書道における仮名文字の構成要素から活字組版への展開 ─「高野切第一種」と近世の出版物を中心に─

論文|152ページ(43,080字)
復刻本|H305 × W112mm

作者より

本研究は書道における仮名が活字組版へ展開していくルーツの研究である。仮名の書と活字の背後にある関係と影響を探究するために、仮名文字の表裏に隠された構成要素の分析から出発し、活字組版における書道の構成要素の応用を調査した。その結果、仮名の構成要素を整理するうちに、「言語意識」の発見により、日本人が一般的に持っている言語観が文字形態に影響を与え、出版物で表現様式として使われていることをわかった。
仮名書の構成要素と活字出版物の表現様式を踏まえた分析から、「高野切第一種」の字形をベースにした書体の実験的試作を行った。

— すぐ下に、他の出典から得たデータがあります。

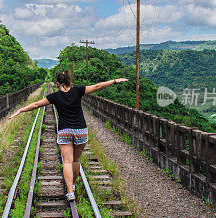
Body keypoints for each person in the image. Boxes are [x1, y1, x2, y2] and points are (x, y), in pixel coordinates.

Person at [10, 70, 128, 201]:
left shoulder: (54, 96)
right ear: (69, 81)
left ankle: (70, 192)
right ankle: (73, 185)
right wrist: (115, 81)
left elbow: (36, 104)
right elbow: (97, 86)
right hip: (80, 130)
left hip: (65, 130)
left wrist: (20, 110)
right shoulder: (78, 91)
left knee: (67, 161)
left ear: (57, 83)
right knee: (76, 160)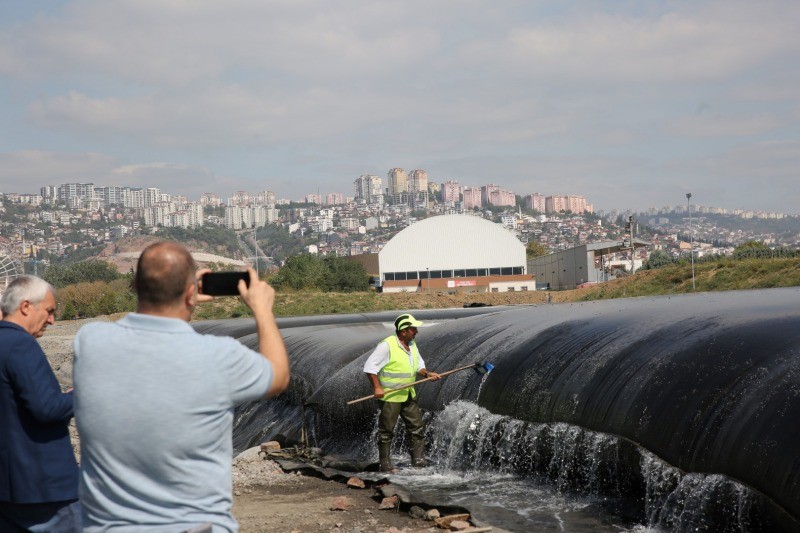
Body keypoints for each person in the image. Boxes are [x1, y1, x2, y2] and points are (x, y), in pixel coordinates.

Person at [73, 241, 290, 532]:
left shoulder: (90, 341)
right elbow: (278, 375)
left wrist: (182, 296)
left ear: (135, 285)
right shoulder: (219, 355)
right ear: (191, 293)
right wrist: (262, 311)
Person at [0, 275, 81, 532]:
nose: (52, 320)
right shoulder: (21, 345)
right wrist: (79, 397)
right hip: (44, 488)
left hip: (9, 490)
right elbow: (46, 408)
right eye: (49, 310)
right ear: (26, 306)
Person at [363, 313, 440, 472]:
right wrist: (377, 387)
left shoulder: (412, 345)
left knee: (416, 427)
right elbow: (370, 367)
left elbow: (419, 365)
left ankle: (418, 462)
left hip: (408, 394)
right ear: (404, 331)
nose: (416, 331)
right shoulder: (387, 345)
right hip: (391, 395)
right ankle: (385, 465)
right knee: (387, 431)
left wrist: (426, 374)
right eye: (413, 329)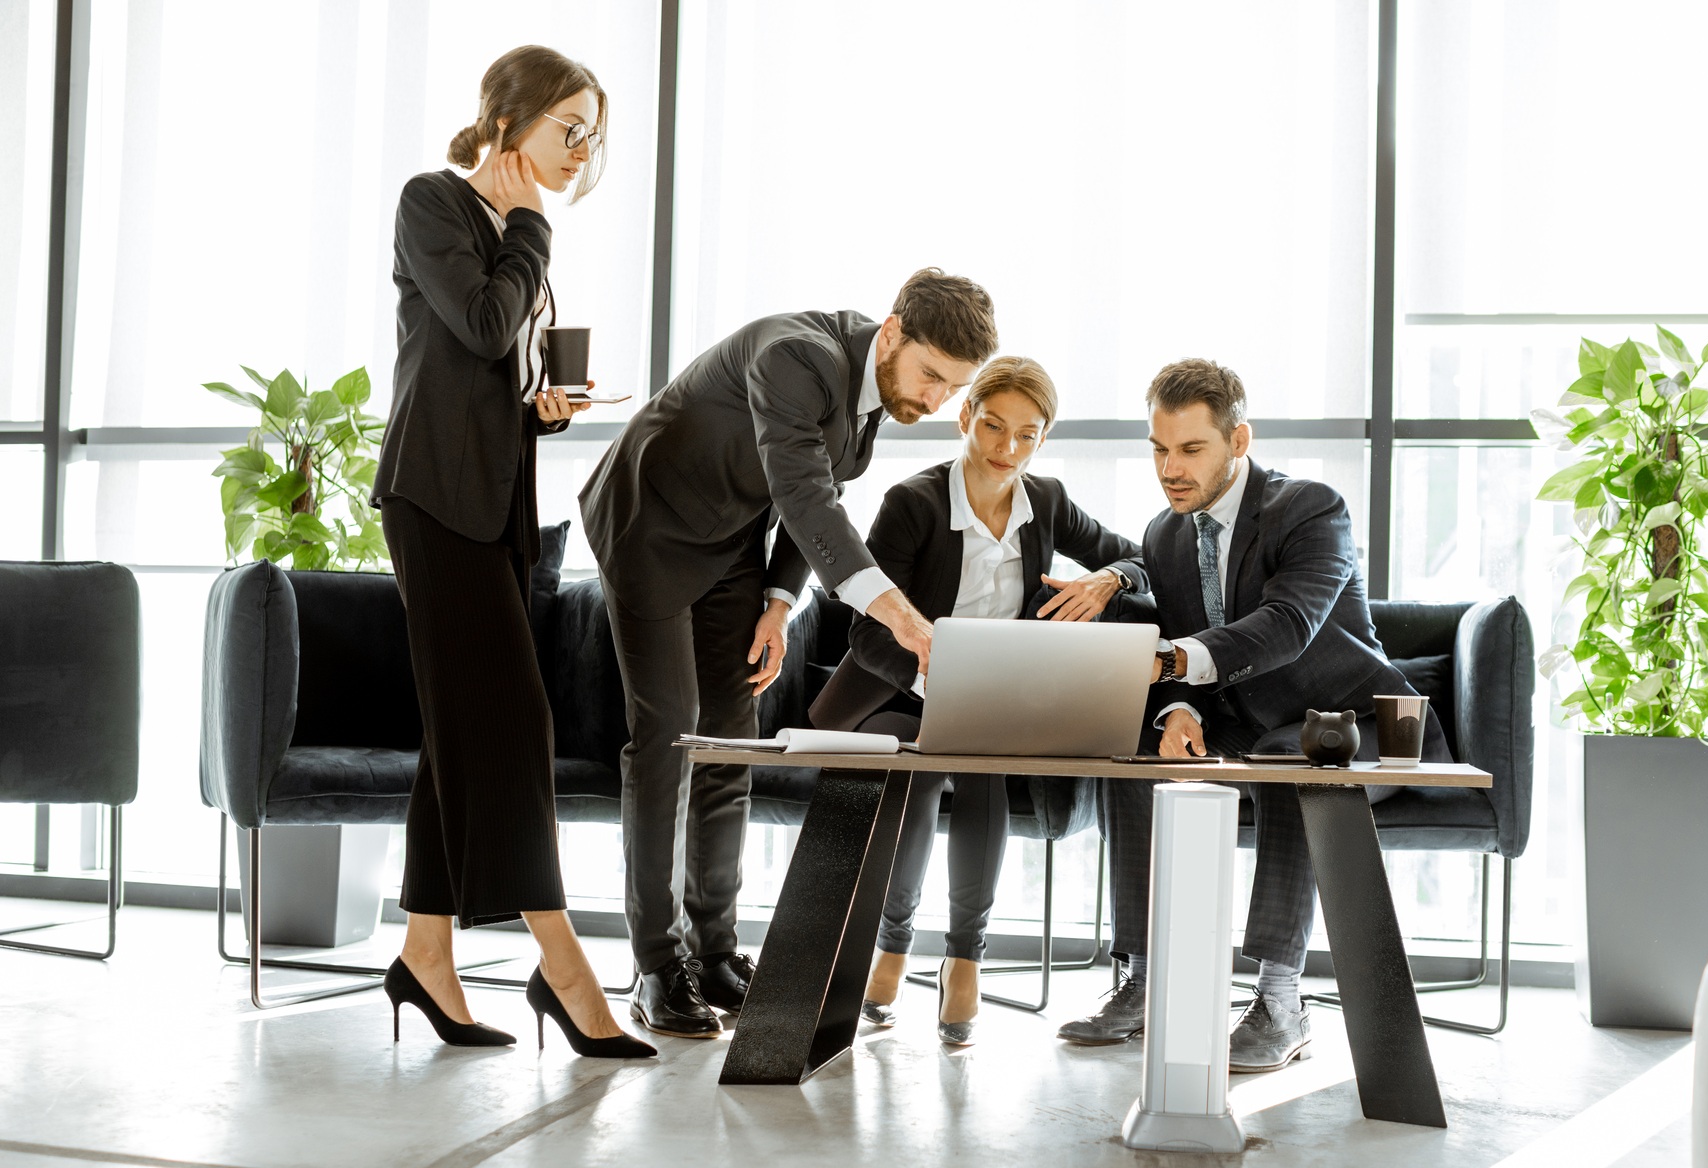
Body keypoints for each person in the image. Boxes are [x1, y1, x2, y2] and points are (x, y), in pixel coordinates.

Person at [577, 269, 998, 1038]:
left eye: (953, 386)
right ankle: (656, 967)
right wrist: (901, 616)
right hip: (649, 525)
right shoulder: (797, 355)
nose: (937, 400)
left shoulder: (873, 403)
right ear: (894, 330)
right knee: (671, 733)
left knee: (732, 740)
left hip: (731, 539)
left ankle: (715, 954)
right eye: (931, 375)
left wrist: (777, 603)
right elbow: (805, 495)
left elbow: (809, 500)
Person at [371, 45, 652, 1059]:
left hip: (492, 506)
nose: (582, 150)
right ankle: (562, 964)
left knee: (460, 730)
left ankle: (425, 953)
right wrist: (528, 225)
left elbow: (493, 370)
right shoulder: (435, 203)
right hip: (431, 498)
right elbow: (485, 325)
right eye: (568, 127)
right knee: (515, 721)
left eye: (592, 135)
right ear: (511, 118)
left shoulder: (515, 236)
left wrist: (543, 408)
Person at [1056, 358, 1450, 1072]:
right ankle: (1144, 978)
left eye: (1190, 449)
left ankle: (1280, 1002)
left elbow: (1287, 624)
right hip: (1246, 716)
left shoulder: (1310, 509)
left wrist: (1173, 663)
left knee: (1293, 764)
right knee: (1133, 755)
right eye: (1158, 449)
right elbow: (1192, 644)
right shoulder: (1167, 534)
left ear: (1239, 441)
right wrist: (1178, 709)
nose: (1169, 468)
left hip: (1348, 722)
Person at [807, 357, 1147, 1045]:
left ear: (1043, 440)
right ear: (966, 417)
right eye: (993, 427)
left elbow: (1142, 557)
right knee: (932, 757)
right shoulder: (914, 503)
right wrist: (936, 680)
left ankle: (964, 955)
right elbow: (867, 632)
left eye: (1027, 435)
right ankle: (896, 945)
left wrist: (1108, 579)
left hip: (992, 710)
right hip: (898, 695)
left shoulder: (1045, 503)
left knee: (980, 747)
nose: (1006, 450)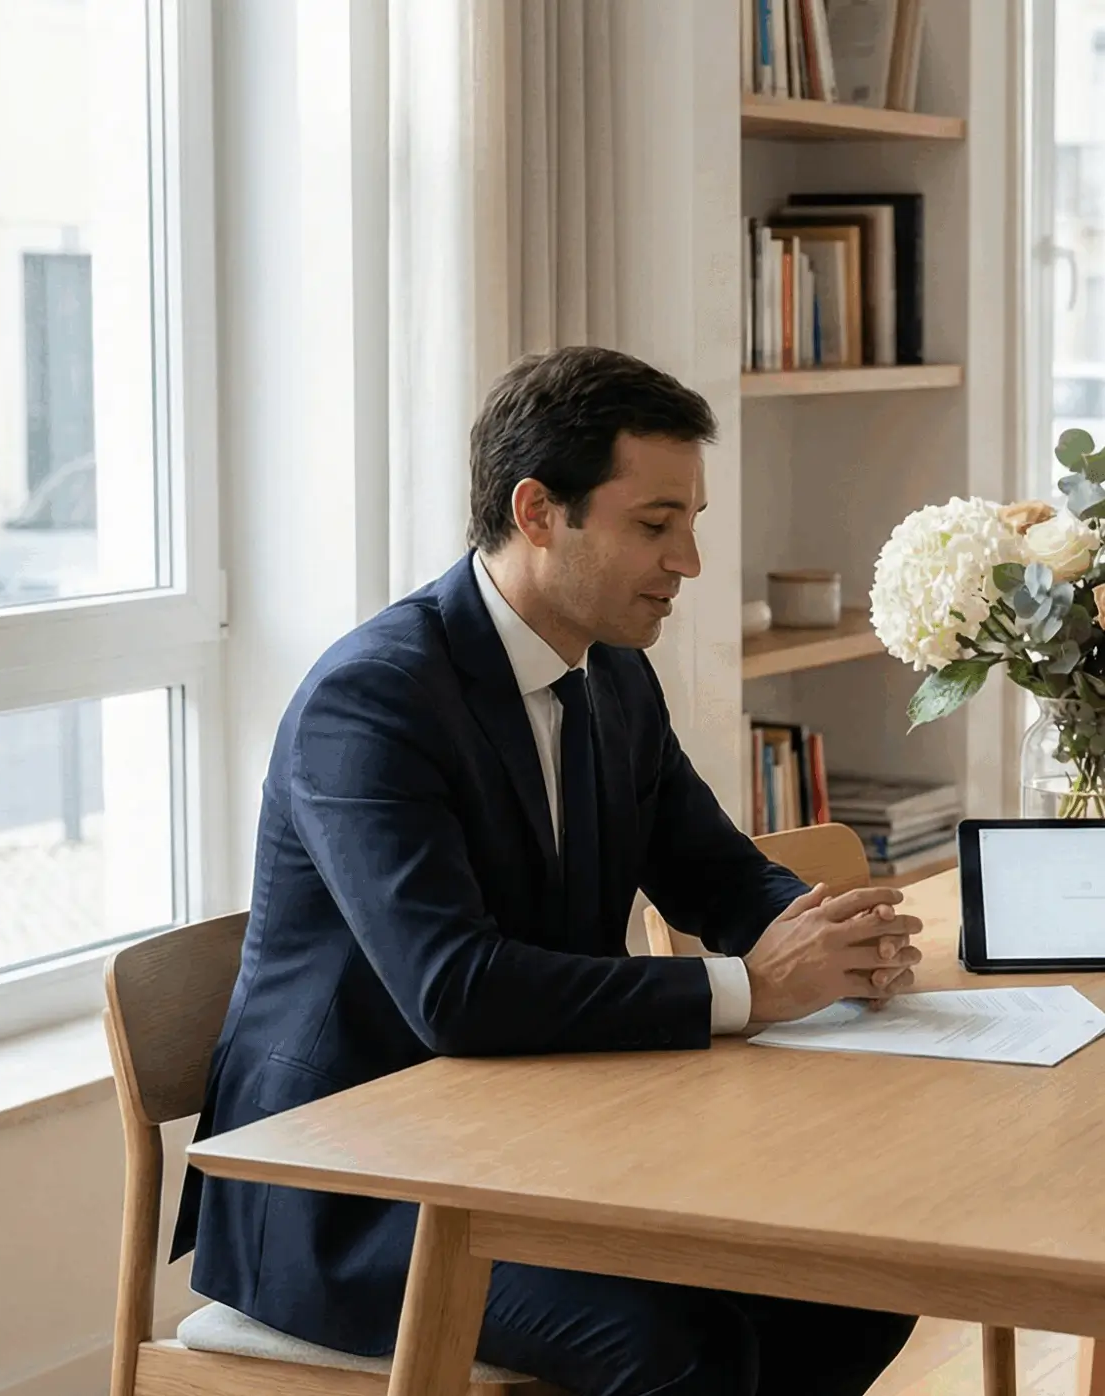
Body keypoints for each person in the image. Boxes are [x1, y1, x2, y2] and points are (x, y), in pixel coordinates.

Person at [172, 346, 921, 1396]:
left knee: (852, 1285)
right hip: (350, 1194)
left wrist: (829, 933)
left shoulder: (612, 673)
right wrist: (755, 987)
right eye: (654, 526)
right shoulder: (372, 702)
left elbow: (712, 872)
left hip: (540, 1146)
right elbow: (455, 992)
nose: (688, 562)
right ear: (537, 512)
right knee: (668, 1344)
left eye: (691, 523)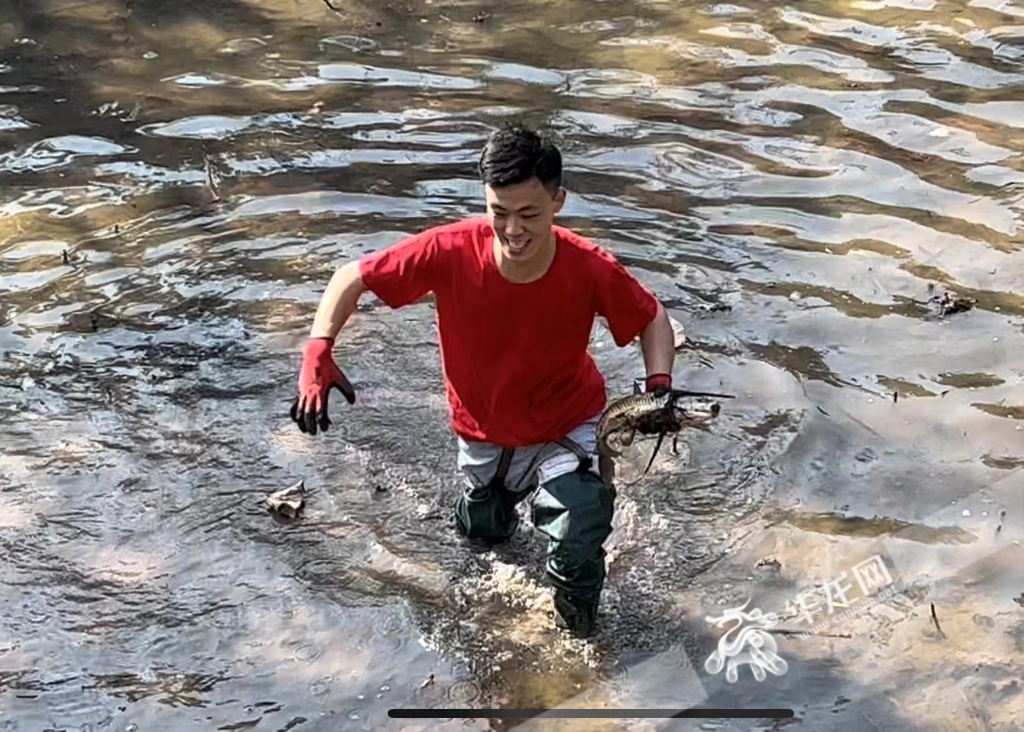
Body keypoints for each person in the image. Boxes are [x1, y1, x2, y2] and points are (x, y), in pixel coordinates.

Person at [289, 123, 677, 638]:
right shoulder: (449, 250)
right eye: (499, 213)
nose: (513, 230)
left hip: (568, 421)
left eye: (529, 214)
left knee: (579, 526)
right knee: (483, 534)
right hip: (483, 432)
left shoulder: (588, 267)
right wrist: (319, 347)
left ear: (558, 201)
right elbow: (351, 277)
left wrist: (658, 385)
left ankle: (580, 636)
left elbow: (652, 318)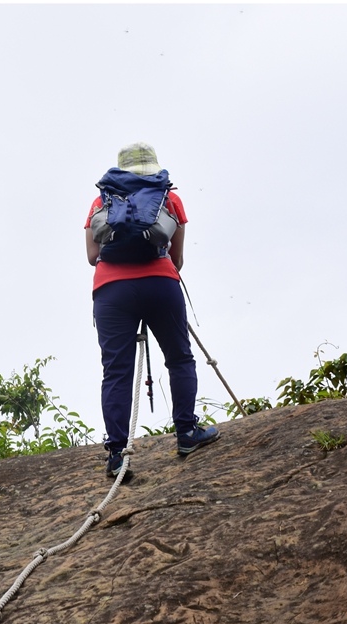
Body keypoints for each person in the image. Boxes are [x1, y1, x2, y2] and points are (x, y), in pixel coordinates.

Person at [84, 142, 219, 482]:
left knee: (116, 371)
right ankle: (187, 434)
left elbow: (91, 256)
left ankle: (117, 455)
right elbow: (177, 260)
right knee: (179, 358)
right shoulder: (169, 198)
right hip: (160, 283)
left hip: (112, 291)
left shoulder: (101, 202)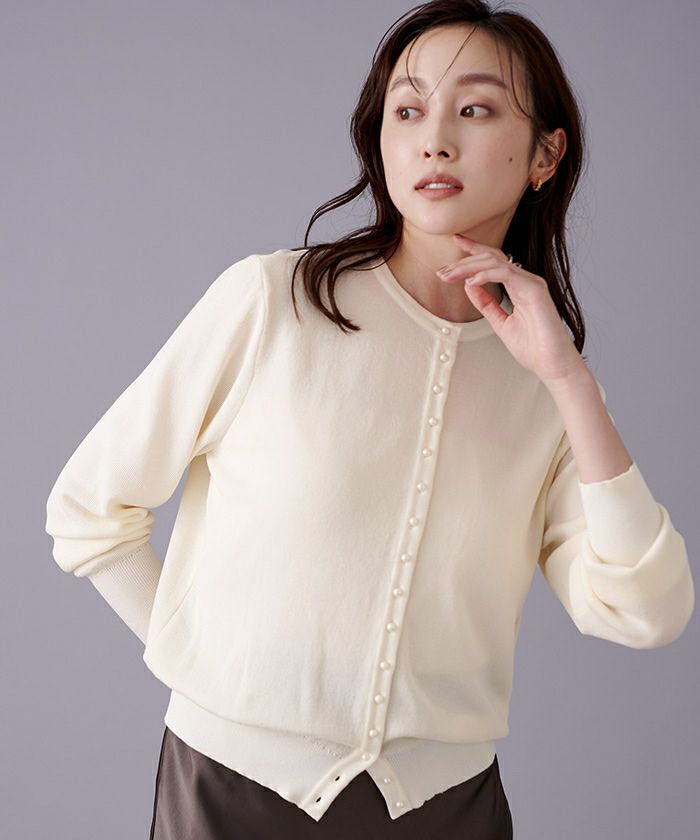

この書体は現代人が持っている言語意識を反映することで、能動的に仮名の美しさを実感できるものである。

ヨウ シシュン

担当教員より

研究対象は日本の古筆の筆頭、紀貫之の『高野切第一種』。ヨウによる草書の臨書は、のちに展開される論旨の組み立てにとって必然となる。線描(筆跡)とその配置と空間の意味、それこそがヨウが求めたものである。論旨として具体的に提示された「言語構造による日本語の配置と空間」というこれまでにないヨウの切り口は、視感覚に拠っていた空間論を見事なまでに過去のものとした。そしてそれは、デジタルという現代の組版空間へと照射された。追記として『高野切第一種』をもとにした書体データは、ヨウにとっては目的でなく、あくまで空間と構造を探るべくための試作であった。